September 2020 – April 2021

IBM Garage, collaboration and outcomes delivered remotely

Sketch, Invision, MURAL, Trello

Our Process

Note: This project was an eight-month, design-intensive effort, but for confidentiality reasons I am unable to share my final wireframes or many details beyond my process.

Design Thinking

We began with a three-day design thinking workshop where my teammates and I led our client through a series of activities to better understand the use case and the challenges our users face. The workshop brought together people from a range of roles to ensure a diversity of ideas and a holistic look at the problem we were trying to solve. My team facilitated several ideation activities and landed on a written MVP statement to guide the delivery phase of our project. 

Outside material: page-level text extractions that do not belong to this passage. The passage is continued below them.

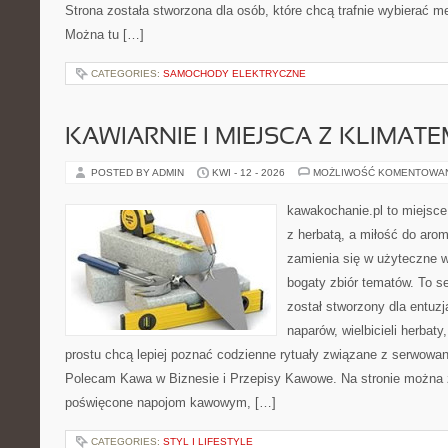
Strona została stworzona dla osób, które chcą trafnie wybierać m
Można tu […]
CATEGORIES:
SAMOCHODY ELEKTRYCZNE
KAWIARNIE I MIEJSCA Z KLIMAT
POSTED BY ADMIN
KWI - 12 - 2026
MOŻLIWOŚĆ KOMENTOWA
kawakochanie.pl to miejsce
z herbatą, a miłość do ar
zamienia się w użyteczne w
bogaty zbiór tematów. To s
został stworzony dla entu
naparów, wielbicieli herbaty
prostu chcą lepiej poznać codzienne rytuały związane z serwowa
Polecam Kawa w Biznesie i Przepisy Kawowe. Na stronie można 
poświęcone napojom kawowym, […]
CATEGORIES:
STYL I LIFESTYLE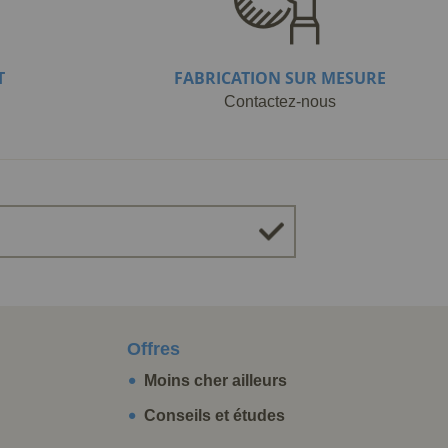
T
FABRICATION SUR MESURE
Contactez-nous
Offres
Moins cher ailleurs
Conseils et études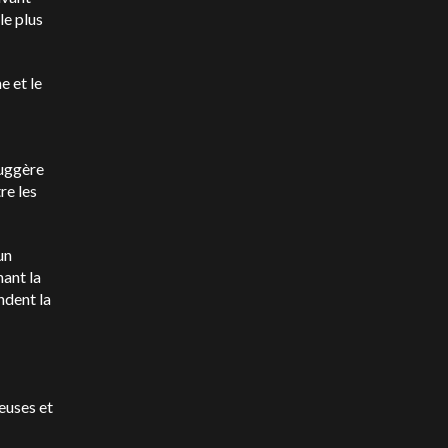
le plus
e et le
suggère
re les
un
nant la
ndent la
ieuses et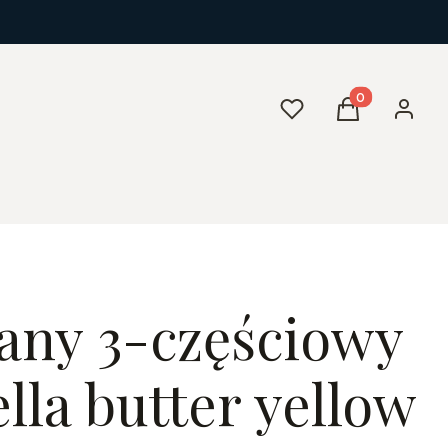
Produkty w kos
Ulubione
Koszyk
Zaloguj 
any 3-częściowy
ella butter yellow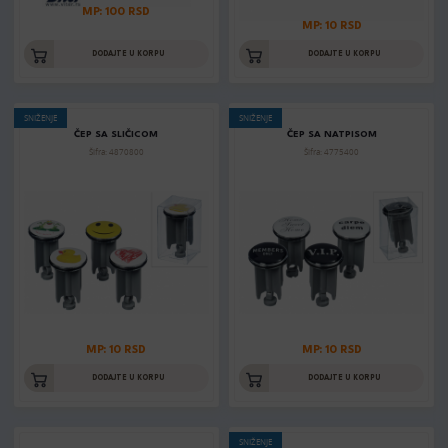
MP: 100 RSD
MP: 10 RSD
DODAJTE U KORPU
DODAJTE U KORPU
SNIŽENJE
SNIŽENJE
ČEP SA SLIČICOM
ČEP SA NATPISOM
Šifra: 4870800
Šifra: 4775400
MP: 10 RSD
MP: 10 RSD
DODAJTE U KORPU
DODAJTE U KORPU
SNIŽENJE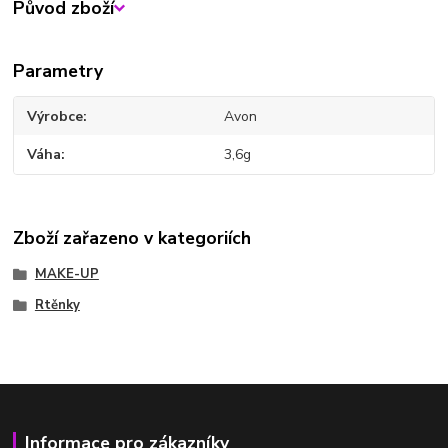
Původ zboží
Parametry
Výrobce
Avon
Váha
3,6g
Zboží zařazeno v kategoriích
MAKE-UP
Rtěnky
Informace pro zákazníky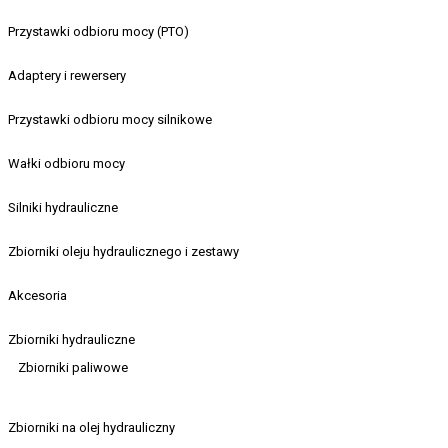
Przystawki odbioru mocy (PTO)
Adaptery i rewersery
Przystawki odbioru mocy silnikowe
Wałki odbioru mocy
Silniki hydrauliczne
Zbiorniki oleju hydraulicznego i zestawy
Akcesoria
Zbiorniki hydrauliczne
Zbiorniki paliwowe
Zbiorniki na olej hydrauliczny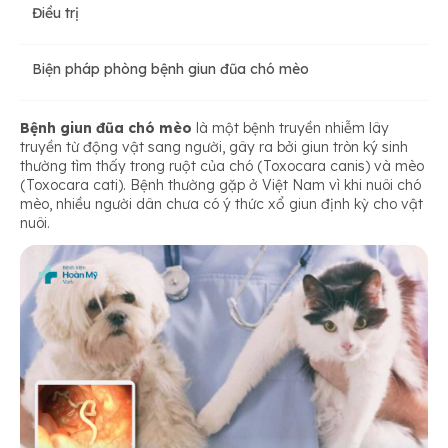
Điều trị
Biện pháp phòng bệnh giun đũa chó mèo
Bệnh giun đũa chó mèo
là một bệnh truyền nhiễm lây
truyền từ động vật sang người, gây ra bởi giun tròn ký sinh
thường tìm thấy trong ruột của chó (Toxocara canis) và mèo
(Toxocara cati). Bệnh thường gặp ở Việt Nam vì khi nuôi chó
mèo, nhiều người dân chưa có ý thức xổ giun định kỳ cho vật
nuôi.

At IBM Garage, we use a combination of Lean, Agile, and DevOps practices to test our assumptions as we build and deliver value in every iteration. I worked with a team of developers, data scientists, and machine learning experts, along with our client product owner, to discuss user stories and prioritize our backlog every week. 

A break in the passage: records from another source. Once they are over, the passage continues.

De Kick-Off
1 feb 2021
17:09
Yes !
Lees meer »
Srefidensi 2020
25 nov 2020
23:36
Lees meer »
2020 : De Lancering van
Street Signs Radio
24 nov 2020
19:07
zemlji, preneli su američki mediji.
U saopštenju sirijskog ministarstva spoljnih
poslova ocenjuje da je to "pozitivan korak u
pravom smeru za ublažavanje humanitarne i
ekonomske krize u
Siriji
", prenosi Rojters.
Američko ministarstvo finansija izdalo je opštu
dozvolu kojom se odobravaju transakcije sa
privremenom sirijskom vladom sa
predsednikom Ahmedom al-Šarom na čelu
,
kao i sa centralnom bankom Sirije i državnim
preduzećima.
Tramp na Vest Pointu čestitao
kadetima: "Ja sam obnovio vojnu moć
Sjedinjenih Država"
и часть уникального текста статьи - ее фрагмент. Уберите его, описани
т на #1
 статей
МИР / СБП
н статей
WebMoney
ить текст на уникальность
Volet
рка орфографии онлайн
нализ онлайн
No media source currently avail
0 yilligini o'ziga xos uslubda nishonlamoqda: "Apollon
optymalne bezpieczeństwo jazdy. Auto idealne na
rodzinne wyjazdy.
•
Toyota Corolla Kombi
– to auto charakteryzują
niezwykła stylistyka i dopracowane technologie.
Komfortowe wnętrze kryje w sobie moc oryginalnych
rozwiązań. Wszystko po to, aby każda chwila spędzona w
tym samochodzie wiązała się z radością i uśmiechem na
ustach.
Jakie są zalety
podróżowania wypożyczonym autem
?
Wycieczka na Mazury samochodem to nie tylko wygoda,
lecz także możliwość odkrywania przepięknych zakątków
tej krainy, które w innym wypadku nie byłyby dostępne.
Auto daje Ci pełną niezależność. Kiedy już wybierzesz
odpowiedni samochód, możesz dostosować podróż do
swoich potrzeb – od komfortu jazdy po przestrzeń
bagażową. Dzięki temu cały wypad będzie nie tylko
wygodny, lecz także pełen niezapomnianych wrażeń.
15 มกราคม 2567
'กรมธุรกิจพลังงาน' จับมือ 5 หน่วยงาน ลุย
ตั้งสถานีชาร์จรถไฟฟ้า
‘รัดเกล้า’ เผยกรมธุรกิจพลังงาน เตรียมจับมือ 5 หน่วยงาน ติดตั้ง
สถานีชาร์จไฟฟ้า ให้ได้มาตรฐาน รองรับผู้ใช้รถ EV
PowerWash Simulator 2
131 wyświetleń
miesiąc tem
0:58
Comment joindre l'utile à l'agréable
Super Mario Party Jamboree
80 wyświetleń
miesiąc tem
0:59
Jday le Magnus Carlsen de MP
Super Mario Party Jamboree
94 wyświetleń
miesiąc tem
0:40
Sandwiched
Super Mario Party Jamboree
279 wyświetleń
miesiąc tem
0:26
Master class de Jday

As the sole designer, I was responsible for the strategy, UX, and visual design of the product. I created user flows, sitemaps, wireframes, and a clickable prototype. I worked closely with the client as a proxy user to pull out user requirements and collaborated with our subject matter experts to design functionality that met those needs. I held frequent design reviews with my developer colleague to ensure my designs were feasible and we collaboratively defined a roadmap for implementing layers of functionality over time. I led a design demo during our weekly playback to present my progress to the client and wider team, taking feedback and iterating on my wireframes as necessary. 

During the early stages of our delivery, I created a task flow to illustrate how our users with different needs would navigate through the tool to accomplish their tasks. The task flow was a great asset to identify areas of complexity and redundancy throughout the project. An early, obscured iteration can be found below.
task flow
When implementing a new feature, I always began by sketching a few possible directions and worked with my wider team to narrow in on a direction. I relied on our researchers and client as proxy users and held design reviews with them to ensure the interface aligned with our users ideal workflow. Once determining a direction for my wireframes, I brought them to a higher fidelity and added them to a clickable prototype for seamless handoff to development. 

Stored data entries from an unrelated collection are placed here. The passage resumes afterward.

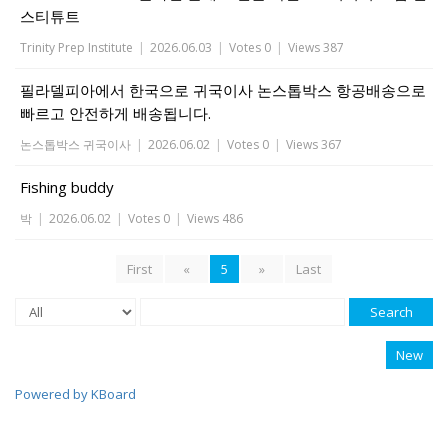
스티튜트
Trinity Prep Institute
|
2026.06.03
|
Votes 0
|
Views 387
필라델피아에서 한국으로 귀국이사 논스톱박스 항공배송으로
빠르고 안전하게 배송됩니다.
논스톱박스 귀국이사
|
2026.06.02
|
Votes 0
|
Views 367
Fishing buddy
박
|
2026.06.02
|
Votes 0
|
Views 486
First
«
5
»
Last
Search
New
Powered by KBoard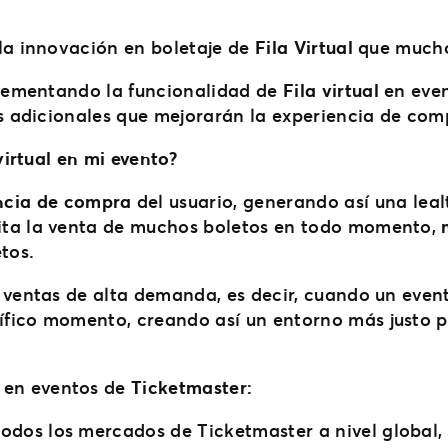
la innovación en boletaje de
Fila Virtual
que mucho
plementando la funcionalidad de
Fila virtual
en eve
os adicionales que mejorarán la experiencia de com
virtual en mi evento?
ncia de compra
del usuario, generando así una leal
ilita la venta de muchos boletos en todo momento,
tos.
 ventas de alta demanda, es decir, cuando un eve
fico momento, creando así un entorno más justo pa
en eventos de
Ticketmaster:
todos los mercados de Ticketmaster a nivel global, 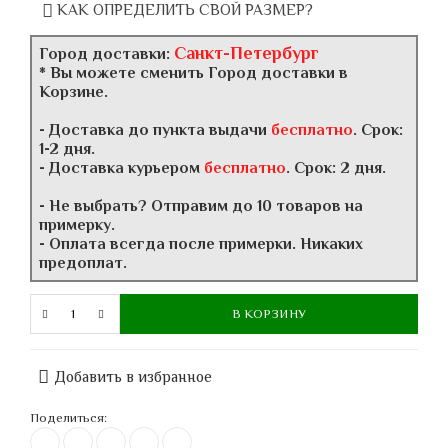
КАК ОПРЕДЕЛИТЬ СВОЙ РАЗМЕР?
Санкт-Петербург
Город доставки:
* Вы можете сменить Город доставки в
Корзине.
- Доставка до пункта выдачи
бесплатно
. Срок:
1-2 дня.
- Доставка курьером
бесплатно
. Срок: 2 дня.
- Не выбрать? Отправим до 10 товаров на
примерку.
- Оплата всегда после примерки. Никаких
предоплат.
В КОРЗИНУ
Добавить в избранное
Поделиться: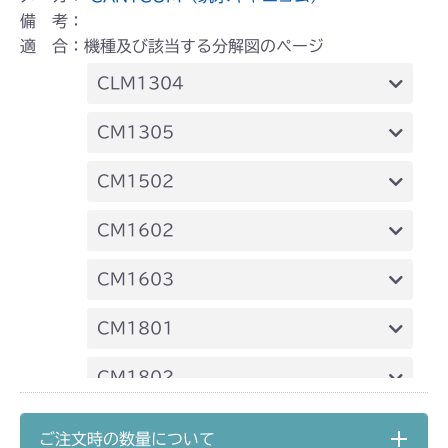
備 考：
適 合：機種及び該当する分解図のページ
CLM1304
本体 FIG14 刈刃
CM1305
本体 FIG25 刈刃
CM1502
本体 FIG28 刈刃
CM1602
本体 FIG18 刈刃
CM1603
本体 FIG23 刈刃
CM1801
本体 FIG30 刈刃
CM1802
本体 FIG23 刈刃
CM2101
ご注文時の数量について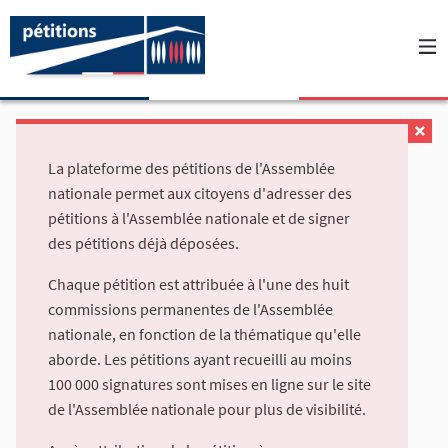
La plateforme des pétitions de l'Assemblée
nationale permet aux citoyens d'adresser des
pétitions à l'Assemblée nationale et de signer
des pétitions déjà déposées.
Chaque pétition est attribuée à l'une des huit
commissions permanentes de l'Assemblée
nationale, en fonction de la thématique qu'elle
aborde. Les pétitions ayant recueilli au moins
100 000 signatures sont mises en ligne sur le site
de l'Assemblée nationale pour plus de visibilité.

wireframes of an graphic interface
Below is an obscured version of one of the core screens of the tool that allows analysts to parse through results with ease. The interface was designed to provide just-enough information at first glance, and has the flexibility of drilling into cards to view more detail.


As our project neared its end, I performed an audit on our tool to make sure our visual and language style remained consistent over our many months of iterations. It was crucial that all parts of this tool felt like a unified, intuitive experience.

I also spent time writing a user guide for the tool. I worked with my team to write the content and created graphics to clearly explain to users how to perform different tasks within the tool. Our finished user guide was a great asset to deliver to our client and was an effective way to showcase all of the functionality within the tool.


For confidentiality reasons, I am unable to discuss the specifics and outcomes of this project beyond saying it was a success and our client was very satisfied. I feel this project was successful in no small part due to the collaboration of design, development, data scientists, subject matter experts, and our client. On a personal level, it was also a great experience in immersing myself in an unfamiliar domain to learn just enough to deliver an intuitive interface that empowers expert users.